Job:
Convert every line of the rows below into a JSON list of strings, one string per line, leaving out any blank lines.

Source data:
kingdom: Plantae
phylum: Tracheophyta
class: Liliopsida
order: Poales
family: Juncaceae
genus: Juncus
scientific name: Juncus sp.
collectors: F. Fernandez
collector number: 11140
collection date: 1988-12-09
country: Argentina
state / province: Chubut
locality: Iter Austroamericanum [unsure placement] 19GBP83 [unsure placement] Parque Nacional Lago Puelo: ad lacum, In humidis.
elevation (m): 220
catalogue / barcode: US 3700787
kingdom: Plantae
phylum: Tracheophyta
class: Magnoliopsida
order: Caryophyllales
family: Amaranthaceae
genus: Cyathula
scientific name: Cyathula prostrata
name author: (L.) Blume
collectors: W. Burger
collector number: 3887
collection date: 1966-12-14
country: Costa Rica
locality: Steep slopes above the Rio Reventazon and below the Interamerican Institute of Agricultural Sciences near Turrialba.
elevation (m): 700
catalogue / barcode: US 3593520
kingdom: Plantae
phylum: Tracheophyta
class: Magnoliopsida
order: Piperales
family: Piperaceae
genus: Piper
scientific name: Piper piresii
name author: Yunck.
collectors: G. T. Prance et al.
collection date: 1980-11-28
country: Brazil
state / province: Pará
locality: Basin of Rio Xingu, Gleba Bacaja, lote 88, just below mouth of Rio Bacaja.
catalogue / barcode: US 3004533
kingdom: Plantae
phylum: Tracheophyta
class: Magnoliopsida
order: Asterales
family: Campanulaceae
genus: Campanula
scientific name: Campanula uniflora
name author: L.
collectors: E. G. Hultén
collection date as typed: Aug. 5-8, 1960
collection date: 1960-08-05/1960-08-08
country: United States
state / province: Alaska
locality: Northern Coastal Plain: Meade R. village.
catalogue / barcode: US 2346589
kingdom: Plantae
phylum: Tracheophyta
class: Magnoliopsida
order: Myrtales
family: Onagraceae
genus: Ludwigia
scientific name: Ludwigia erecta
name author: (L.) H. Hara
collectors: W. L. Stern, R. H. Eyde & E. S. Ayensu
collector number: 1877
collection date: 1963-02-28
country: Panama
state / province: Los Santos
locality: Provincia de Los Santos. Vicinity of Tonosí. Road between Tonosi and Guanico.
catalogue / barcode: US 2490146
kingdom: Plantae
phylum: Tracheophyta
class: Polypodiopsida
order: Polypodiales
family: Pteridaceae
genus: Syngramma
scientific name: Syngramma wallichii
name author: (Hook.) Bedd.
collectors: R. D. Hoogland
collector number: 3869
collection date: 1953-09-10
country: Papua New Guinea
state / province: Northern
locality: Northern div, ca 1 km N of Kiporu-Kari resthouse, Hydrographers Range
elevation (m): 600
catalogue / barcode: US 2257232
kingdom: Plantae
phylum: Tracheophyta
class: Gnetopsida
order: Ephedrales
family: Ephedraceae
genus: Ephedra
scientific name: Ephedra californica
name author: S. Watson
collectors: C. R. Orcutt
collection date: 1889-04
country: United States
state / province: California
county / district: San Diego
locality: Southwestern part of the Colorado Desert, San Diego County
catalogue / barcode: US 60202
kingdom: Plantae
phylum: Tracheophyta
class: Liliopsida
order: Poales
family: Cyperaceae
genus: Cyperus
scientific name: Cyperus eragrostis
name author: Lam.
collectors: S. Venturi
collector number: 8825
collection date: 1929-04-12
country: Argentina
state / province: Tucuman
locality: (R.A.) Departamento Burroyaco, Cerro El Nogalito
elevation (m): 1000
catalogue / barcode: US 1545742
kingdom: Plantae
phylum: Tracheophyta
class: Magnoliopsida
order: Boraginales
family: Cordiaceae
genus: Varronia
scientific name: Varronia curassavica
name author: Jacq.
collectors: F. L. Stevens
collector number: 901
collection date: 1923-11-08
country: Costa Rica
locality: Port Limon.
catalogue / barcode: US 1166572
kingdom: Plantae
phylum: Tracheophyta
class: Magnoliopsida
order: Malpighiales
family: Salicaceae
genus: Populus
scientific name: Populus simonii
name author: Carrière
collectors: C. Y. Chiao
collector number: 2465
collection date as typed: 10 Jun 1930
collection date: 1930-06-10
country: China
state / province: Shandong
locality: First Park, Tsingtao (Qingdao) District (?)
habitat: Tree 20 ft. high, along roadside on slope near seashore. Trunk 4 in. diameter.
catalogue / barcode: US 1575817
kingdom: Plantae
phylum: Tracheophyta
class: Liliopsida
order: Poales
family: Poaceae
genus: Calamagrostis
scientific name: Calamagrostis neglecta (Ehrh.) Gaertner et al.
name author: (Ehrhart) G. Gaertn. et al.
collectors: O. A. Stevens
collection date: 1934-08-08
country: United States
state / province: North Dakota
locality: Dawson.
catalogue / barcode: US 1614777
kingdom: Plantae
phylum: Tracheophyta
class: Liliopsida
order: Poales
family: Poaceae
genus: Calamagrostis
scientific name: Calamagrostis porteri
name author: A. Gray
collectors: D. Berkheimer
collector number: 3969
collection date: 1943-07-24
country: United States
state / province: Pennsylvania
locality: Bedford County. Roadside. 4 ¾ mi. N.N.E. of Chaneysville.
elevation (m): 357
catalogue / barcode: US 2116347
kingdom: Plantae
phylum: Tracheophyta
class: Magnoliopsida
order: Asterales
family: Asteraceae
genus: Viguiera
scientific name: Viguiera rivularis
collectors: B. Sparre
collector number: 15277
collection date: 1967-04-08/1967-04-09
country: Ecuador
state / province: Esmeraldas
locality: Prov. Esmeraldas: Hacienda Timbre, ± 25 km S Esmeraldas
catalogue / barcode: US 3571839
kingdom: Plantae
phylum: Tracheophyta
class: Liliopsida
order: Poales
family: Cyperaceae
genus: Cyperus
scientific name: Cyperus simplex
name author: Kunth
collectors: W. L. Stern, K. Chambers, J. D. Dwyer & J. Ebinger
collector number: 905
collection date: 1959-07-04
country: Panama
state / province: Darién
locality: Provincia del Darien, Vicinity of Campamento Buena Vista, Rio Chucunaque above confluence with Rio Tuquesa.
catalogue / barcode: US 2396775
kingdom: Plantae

Exercise result:
[
  "kingdom: Plantae",
  "phylum: Tracheophyta",
  "class: Liliopsida",
  "order: Poales",
  "family: Juncaceae",
  "genus: Juncus",
  "scientific name: Juncus sp.",
  "collectors: F. Fernandez",
  "collector number: 11140",
  "collection date: 1988-12-09",
  "country: Argentina",
  "state / province: Chubut",
  "locality: Iter Austroamericanum [unsure placement] 19GBP83 [unsure placement] Parque Nacional Lago Puelo: ad lacum, In humidis.",
  "elevation (m): 220",
  "catalogue / barcode: US 3700787",
  "kingdom: Plantae",
  "phylum: Tracheophyta",
  "class: Magnoliopsida",
  "order: Caryophyllales",
  "family: Amaranthaceae",
  "genus: Cyathula",
  "scientific name: Cyathula prostrata",
  "name author: (L.) Blume",
  "collectors: W. Burger",
  "collector number: 3887",
  "collection date: 1966-12-14",
  "country: Costa Rica",
  "locality: Steep slopes above the Rio Reventazon and below the Interamerican Institute of Agricultural Sciences near Turrialba.",
  "elevation (m): 700",
  "catalogue / barcode: US 3593520",
  "kingdom: Plantae",
  "phylum: Tracheophyta",
  "class: Magnoliopsida",
  "order: Piperales",
  "family: Piperaceae",
  "genus: Piper",
  "scientific name: Piper piresii",
  "name author: Yunck.",
  "collectors: G. T. Prance et al.",
  "collection date: 1980-11-28",
  "country: Brazil",
  "state / province: Pará",
  "locality: Basin of Rio Xingu, Gleba Bacaja, lote 88, just below mouth of Rio Bacaja.",
  "catalogue / barcode: US 3004533",
  "kingdom: Plantae",
  "phylum: Tracheophyta",
  "class: Magnoliopsida",
  "order: Asterales",
  "family: Campanulaceae",
  "genus: Campanula",
  "scientific name: Campanula uniflora",
  "name author: L.",
  "collectors: E. G. Hultén",
  "collection date as typed: Aug. 5-8, 1960",
  "collection date: 1960-08-05/1960-08-08",
  "country: United States",
  "state / province: Alaska",
  "locality: Northern Coastal Plain: Meade R. village.",
  "catalogue / barcode: US 2346589",
  "kingdom: Plantae",
  "phylum: Tracheophyta",
  "class: Magnoliopsida",
  "order: Myrtales",
  "family: Onagraceae",
  "genus: Ludwigia",
  "scientific name: Ludwigia erecta",
  "name author: (L.) H. Hara",
  "collectors: W. L. Stern, R. H. Eyde & E. S. Ayensu",
  "collector number: 1877",
  "collection date: 1963-02-28",
  "country: Panama",
  "state / province: Los Santos",
  "locality: Provincia de Los Santos. Vicinity of Tonosí. Road between Tonosi and Guanico.",
  "catalogue / barcode: US 2490146",
  "kingdom: Plantae",
  "phylum: Tracheophyta",
  "class: Polypodiopsida",
  "order: Polypodiales",
  "family: Pteridaceae",
  "genus: Syngramma",
  "scientific name: Syngramma wallichii",
  "name author: (Hook.) Bedd.",
  "collectors: R. D. Hoogland",
  "collector number: 3869",
  "collection date: 1953-09-10",
  "country: Papua New Guinea",
  "state / province: Northern",
  "locality: Northern div, ca 1 km N of Kiporu-Kari resthouse, Hydrographers Range",
  "elevation (m): 600",
  "catalogue / barcode: US 2257232",
  "kingdom: Plantae",
  "phylum: Tracheophyta",
  "class: Gnetopsida",
  "order: Ephedrales",
  "family: Ephedraceae",
  "genus: Ephedra",
  "scientific name: Ephedra californica",
  "name author: S. Watson",
  "collectors: C. R. Orcutt",
  "collection date: 1889-04",
  "country: United States",
  "state / province: California",
  "county / district: San Diego",
  "locality: Southwestern part of the Colorado Desert, San Diego County",
  "catalogue / barcode: US 60202",
  "kingdom: Plantae",
  "phylum: Tracheophyta",
  "class: Liliopsida",
  "order: Poales",
  "family: Cyperaceae",
  "genus: Cyperus",
  "scientific name: Cyperus eragrostis",
  "name author: Lam.",
  "collectors: S. Venturi",
  "collector number: 8825",
  "collection date: 1929-04-12",
  "country: Argentina",
  "state / province: Tucuman",
  "locality: (R.A.) Departamento Burroyaco, Cerro El Nogalito",
  "elevation (m): 1000",
  "catalogue / barcode: US 1545742",
  "kingdom: Plantae",
  "phylum: Tracheophyta",
  "class: Magnoliopsida",
  "order: Boraginales",
  "family: Cordiaceae",
  "genus: Varronia",
  "scientific name: Varronia curassavica",
  "name author: Jacq.",
  "collectors: F. L. Stevens",
  "collector number: 901",
  "collection date: 1923-11-08",
  "country: Costa Rica",
  "locality: Port Limon.",
  "catalogue / barcode: US 1166572",
  "kingdom: Plantae",
  "phylum: Tracheophyta",
  "class: Magnoliopsida",
  "order: Malpighiales",
  "family: Salicaceae",
  "genus: Populus",
  "scientific name: Populus simonii",
  "name author: Carrière",
  "collectors: C. Y. Chiao",
  "collector number: 2465",
  "collection date as typed: 10 Jun 1930",
  "collection date: 1930-06-10",
  "country: China",
  "state / province: Shandong",
  "locality: First Park, Tsingtao (Qingdao) District (?)",
  "habitat: Tree 20 ft. high, along roadside on slope near seashore. Trunk 4 in. diameter.",
  "catalogue / barcode: US 1575817",
  "kingdom: Plantae",
  "phylum: Tracheophyta",
  "class: Liliopsida",
  "order: Poales",
  "family: Poaceae",
  "genus: Calamagrostis",
  "scientific name: Calamagrostis neglecta (Ehrh.) Gaertner et al.",
  "name author: (Ehrhart) G. Gaertn. et al.",
  "collectors: O. A. Stevens",
  "collection date: 1934-08-08",
  "country: United States",
  "state / province: North Dakota",
  "locality: Dawson.",
  "catalogue / barcode: US 1614777",
  "kingdom: Plantae",
  "phylum: Tracheophyta",
  "class: Liliopsida",
  "order: Poales",
  "family: Poaceae",
  "genus: Calamagrostis",
  "scientific name: Calamagrostis porteri",
  "name author: A. Gray",
  "collectors: D. Berkheimer",
  "collector number: 3969",
  "collection date: 1943-07-24",
  "country: United States",
  "state / province: Pennsylvania",
  "locality: Bedford County. Roadside. 4 ¾ mi. N.N.E. of Chaneysville.",
  "elevation (m): 357",
  "catalogue / barcode: US 2116347",
  "kingdom: Plantae",
  "phylum: Tracheophyta",
  "class: Magnoliopsida",
  "order: Asterales",
  "family: Asteraceae",
  "genus: Viguiera",
  "scientific name: Viguiera rivularis",
  "collectors: B. Sparre",
  "collector number: 15277",
  "collection date: 1967-04-08/1967-04-09",
  "country: Ecuador",
  "state / province: Esmeraldas",
  "locality: Prov. Esmeraldas: Hacienda Timbre, ± 25 km S Esmeraldas",
  "catalogue / barcode: US 3571839",
  "kingdom: Plantae",
  "phylum: Tracheophyta",
  "class: Liliopsida",
  "order: Poales",
  "family: Cyperaceae",
  "genus: Cyperus",
  "scientific name: Cyperus simplex",
  "name author: Kunth",
  "collectors: W. L. Stern, K. Chambers, J. D. Dwyer & J. Ebinger",
  "collector number: 905",
  "collection date: 1959-07-04",
  "country: Panama",
  "state / province: Darién",
  "locality: Provincia del Darien, Vicinity of Campamento Buena Vista, Rio Chucunaque above confluence with Rio Tuquesa.",
  "catalogue / barcode: US 2396775",
  "kingdom: Plantae"
]